**What you should do:** The job is to find each line of the records below that includes the word "fill" and copy it.

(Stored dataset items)

************

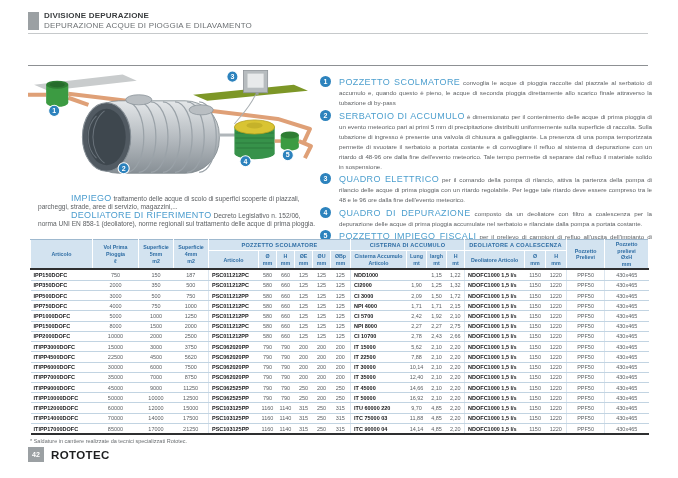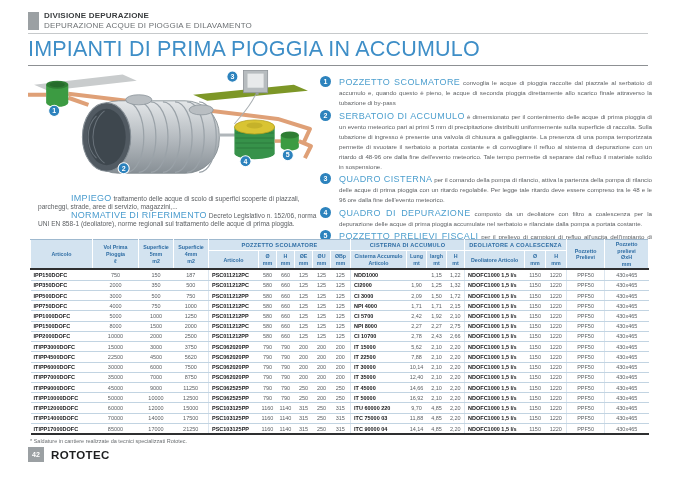--- a/index.html
+++ b/index.html
@@ -48,21 +48,20 @@
 </style>
 </head>
 <body>
 
 <div class="page">
 
   <div class="graybox"></div>
   <div class="kicker">DIVISIONE DEPURAZIONE</div>
   <div class="subkicker">DEPURAZIONE ACQUE DI PIOGGIA E DILAVAMENTO</div>
   <div class="rule1"></div>
-  <h1 class="title">IMPIANTI DI PRIMA PIOGGIA IN ACCUMULO</h1>
   <div class="rule2"></div>
 
   <svg class="diagram" viewBox="0 0 292 120">
     <defs>
       <linearGradient id="tg" x1="0" y1="0" x2="0" y2="1">
         <stop offset="0" stop-color="#e4e7e9"></stop>
           <stop offset="0.55" stop-color="#b2b8bd"></stop>
           <stop offset="1" stop-color="#878f95"></stop>
       </linearGradient>
     </defs>
@@ -138,29 +137,29 @@
         <text x="218" y="92.3" text-anchor="middle" font-size="7" font-weight="bold" fill="#fff">4</text>
       </g>
     <g>
         <circle cx="260" cy="84" r="5.5" fill="#2c82bd" stroke="#fff"></circle>
         <text x="260" y="86.3" text-anchor="middle" font-size="7" font-weight="bold" fill="#fff">5</text>
       </g>
   </svg>
 
   <div class="intro">
     <p><span class="lbl">IMPIEGO</span> <span>trattamento delle acque di scolo di superfici scoperte di piazzali, parcheggi, strade, aree di servizio, magazzini,...</span></p>
-    <p><span class="lbl">NORMATIVE DI RIFERIMENTO</span> <span>Decreto Legislativo n. 152/06, norma UNI EN 858-1 (deoliatore), norme regionali sul trattamento delle acque di prima pioggia.</span></p>
+    <p><span class="lbl">DEOLIATORE DI RIFERIMENTO</span> <span>Decreto Legislativo n. 152/06, norma UNI EN 858-1 (deoliatore), norme regionali sul trattamento delle acque di prima pioggia.</span></p>
   </div>
 
   <div class="features">
       <div class="feature"><span class="badge">1</span><span class="ftitle">POZZETTO SCOLMATORE</span><span class="ftext"> convoglia le acque di pioggia raccolte dal piazzale al serbatoio di accumulo e, quando questo è pieno, le acque di seconda pioggia direttamente allo scarico finale attraverso la tubazione di by-pass</span></div>
       <div class="feature"><span class="badge">2</span><span class="ftitle">SERBATOIO DI ACCUMULO</span><span class="ftext"> è dimensionato per il contenimento delle acque di prima pioggia di un evento meteorico pari ai primi 5 mm di precipitazione distribuiti uniformemente sulla superficie di raccolta. Sulla tubazione di ingresso è presente una valvola di chiusura a galleggiante. La presenza di una pompa temporizzata permette di svuotare il serbatoio a portata costante e di convogliare il refluo al sistema di depurazione con un ritardo di 48-96 ore dalla fine dell'evento meteorico. Tale tempo permette di separare dal refluo il materiale solido in sospensione.</span></div>
-      <div class="feature"><span class="badge">3</span><span class="ftitle">QUADRO CISTERNA</span><span class="ftext"> per il comando della pompa di rilancio, attiva la partenza della pompa di rilancio delle acque di prima pioggia con un ritardo regolabile. Per legge tale ritardo deve essere compreso tra le 48 e le 96 ore dalla fine dell'evento meteorico.</span></div>
+      <div class="feature"><span class="badge">3</span><span class="ftitle">QUADRO ELETTRICO</span><span class="ftext"> per il comando della pompa di rilancio, attiva la partenza della pompa di rilancio delle acque di prima pioggia con un ritardo regolabile. Per legge tale ritardo deve essere compreso tra le 48 e le 96 ore dalla fine dell'evento meteorico.</span></div>
       <div class="feature"><span class="badge">4</span><span class="ftitle">QUADRO DI DEPURAZIONE</span><span class="ftext"> composto da un deoliatore con filtro a coalescenza per la depurazione delle acque di prima pioggia accumulate nel serbatoio e rilanciate dalla pompa a portata costante.</span></div>
-      <div class="feature"><span class="badge">5</span><span class="ftitle">POZZETTO PRELIEVI FISCALI</span><span class="ftext"> per il prelievo di campioni di refluo all'uscita dell'impianto di depurazione.</span></div>
+      <div class="feature"><span class="badge">5</span><span class="ftitle">POZZETTO IMPIEGO FISCALI</span><span class="ftext"> per il prelievo di campioni di refluo all'uscita dell'impianto di depurazione.</span></div>
     </div>
 
   <div class="table-wrap">
     <table>
         <colgroup>
           <col style="width: 62px;">
           <col style="width: 46px;">
           <col style="width: 35px;">
           <col style="width: 35px;">
           <col style="width: 50px;">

************

**Result of this exercise:**
         <text x="218" y="92.3" text-anchor="middle" font-size="7" font-weight="bold" fill="#fff">4</text>
         <circle cx="260" cy="84" r="5.5" fill="#2c82bd" stroke="#fff"></circle>
         <text x="260" y="86.3" text-anchor="middle" font-size="7" font-weight="bold" fill="#fff">5</text>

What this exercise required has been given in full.